* [Data provided]:
- - -

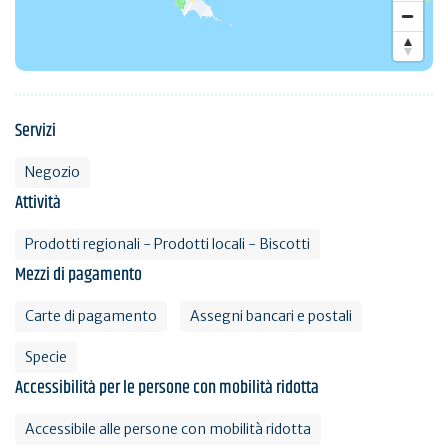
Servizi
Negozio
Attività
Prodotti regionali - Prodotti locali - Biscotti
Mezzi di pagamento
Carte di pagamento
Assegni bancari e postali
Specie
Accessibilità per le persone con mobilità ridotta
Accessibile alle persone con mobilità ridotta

- - -

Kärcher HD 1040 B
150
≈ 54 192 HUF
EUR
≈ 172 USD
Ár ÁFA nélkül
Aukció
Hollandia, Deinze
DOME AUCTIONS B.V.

- - -

* [Exercise directions]: Given the data above, transcribe exactly the lines from the one containing "Kärcher HD 1040 B" down to the one containing "DOME AUCTIONS B.V.", and no others.

* [Solution to the exercise]:
Kärcher HD 1040 B
150
≈ 54 192 HUF
EUR
≈ 172 USD
Ár ÁFA nélkül
Aukció
Hollandia, Deinze
DOME AUCTIONS B.V.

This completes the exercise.